This week around the church house…

Big news this week — the back part of our lot has finally been fully filled! In the midst of this dry and hot weather, crews have worked each day, all day to get the 1000 truckloads needed to fill the lot here and compacted. And this milestone that has felt so far away throughout the winter is finally here! You’ll begin to see even more action in the back lot, as crews come in late this week and early next to lay the drainage piping needed.

Now that we’re moving quickly in the back, the time is near for the removal of the existing electrical transformer and old electrical panels to replace them with newer, right-sized versions that will increase our sustainability. This will require a full electrical shutdown of the building for 3-5 days while these changes are being made. Do know that your church staff and House & Grounds Committee are working hard to ensure that we are as uninterrupted as possible! Work will begin on a Monday and should mostly only affect the day-to-day operations in the office. We are still a month or more away from this shutdown, and will be sharing information with you along the way as details are made more clear.

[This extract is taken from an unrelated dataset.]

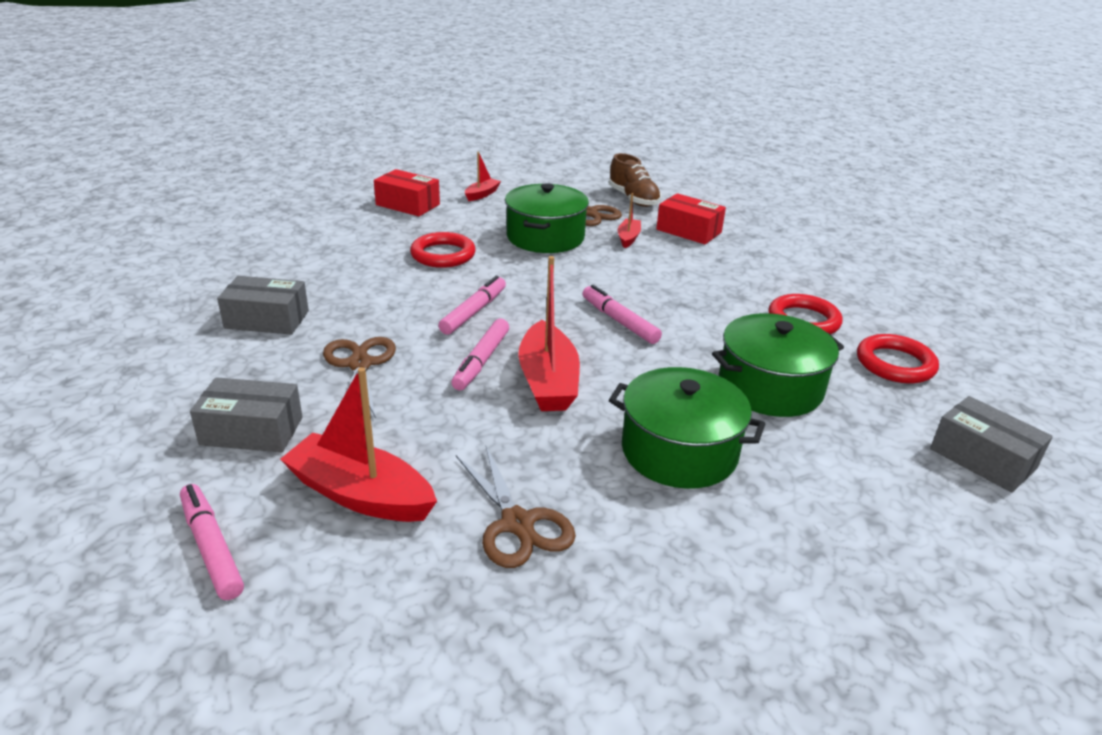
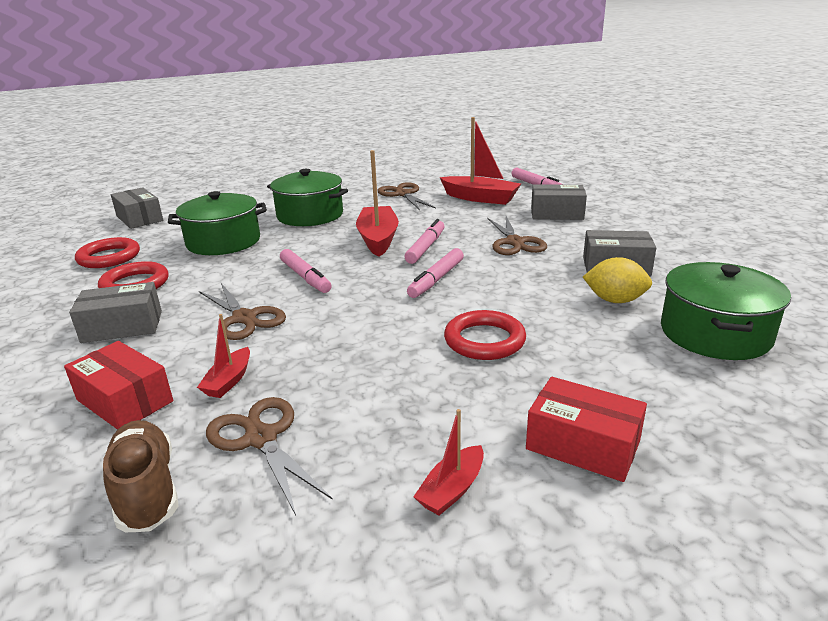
camera: 175 degrees left, 5 degrees down
(308, 282) = (614, 300): none -> yellow lemon
(545, 237) = (348, 377): green pot -> green pot (715, 333)
(652, 279) = (244, 318): none -> brown scissors
(755, 277) = (122, 326): none -> grey box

Another piece of our work in the backlot came this week in the anticipated removal of tanks from the back corner at 6th and Spruce where the ground had been sinking, there from the days a gas station stood on that corner before the church acquired that property! After multiple sources of testing prior to tank removal confirming their presence underground, much to our surprise, no tanks were found! Instead, excavation revealed that there once were tanks there, but at some point in the past, they had been removed and the hole filled with the deconstructed gas station. Crews found a host of tires, mufflers, cinderblock, tile, and hunks of concrete, which pretty clearly suggested that the sinking had come from these non-compactable materials being used to fill a hole. The soil will still be tested, and then the hole will be filled — this time with the right materials to ensure a steady, stable surface for decades to come.

Thanks for your patience and flexibility in this season of transition!